Friday, August 28, 2009

Untitled

A poem I wrote sometime earlier in the summer. I don't think I finished it but I decided to post it.

No human can tell what the bird larks
Whether her song be of love, heartbreak or sorrow
No matter the topic, the melody sounds just as sweet

The smile just as bright
Face paint as thick as a geisha's
The happy face

The dancing eyes
As fragile as a porcelain doll
Held tight
The most beloved
Of the prettiest play things owned
Until the masquerade ends
The smile fades
The bright stars in her eyes dims
Then she is placed
On the shelf of other worn
Things
That once held memories

Saturday, August 22, 2009

A Glance Behind

It finally clicked in that I leave in about three days. And as my nine-year-old brother came in to kiss me goodnight, I had the strongest urge to cry. Then when I walked past his bedroom to go down stairs, I had the desire to climb into his bed and snuggle up for the last couple of nights. I haven't been here all summer, yet he doesn't seem to care. He's just happy that I'm here now. It breaks my heart to leave him again, after such a short period of being here.

Research shows that if you have siblings at least 10 years apart they go through only child syndrome. I told myself this all summer while I was gone. He's going to be fine. It's like his the only child. Yet, I couldn't whole heartedly believe this because for most of his life I took a motherly role in his life, when my mom was too busy with her personal life, and my dad too busy with his church life. It's like watching my child be adopted.

When I came back this summer. I said I would strictly play the sister role. The fun sister that didn't worry about whether you ate dessert before dinner and let you play video games all day. However, with departure drawing near, I feel the strongest desire to wrap him in my arms and protect him from my parents. Yes, from my parents.

It's hurts that I can't do that. But deep down I know he'll be fine. He isn't weak like me. Sensitive, yeah. Spoiled, definitely. I'm sure he'll grow out of that. He's a rebel at heart, something I can only be with lots of determination and a self prep talk.

He'll be fine, if my dad doesn't break his spirit.
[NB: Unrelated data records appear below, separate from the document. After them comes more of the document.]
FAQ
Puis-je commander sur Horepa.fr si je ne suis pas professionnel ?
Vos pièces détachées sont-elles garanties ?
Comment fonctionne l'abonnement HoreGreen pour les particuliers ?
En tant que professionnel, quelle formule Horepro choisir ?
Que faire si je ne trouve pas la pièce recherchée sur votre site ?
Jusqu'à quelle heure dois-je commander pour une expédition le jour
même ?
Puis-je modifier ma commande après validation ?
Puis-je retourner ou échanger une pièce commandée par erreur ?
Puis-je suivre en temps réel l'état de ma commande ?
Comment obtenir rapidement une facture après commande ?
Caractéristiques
Something I've been trying to put back to together for myself these last couple of years.

With that said I'm going to snuggle up with my little brother.

Monday, July 13, 2009

Almost Honest

I would be almost honest
If I said we were meant to be
That the fingers of you and me
Were to interlock into an embrace
That when my heart beats yours skipped a pace
Meant to be for only a season
You cannot hold onto the snow
When the sun is shining
you cannot question the reason
Things come and go
And through experience you grow
I would be almost honest
If I thought we let go
At just the right moment
That some dark hidden feelings
Weren't lying dormant
Under the facade of smiles and kisses
If I looked into your eyes
And knew it wouldn't break your heart
I would be honest
But if I were honest
I can see your soul and spirit die
So I can only be
Almost...

Sunday, July 12, 2009

Nothing Left to Say

I will write when I figure out the right words. I know what I want to say, just not how.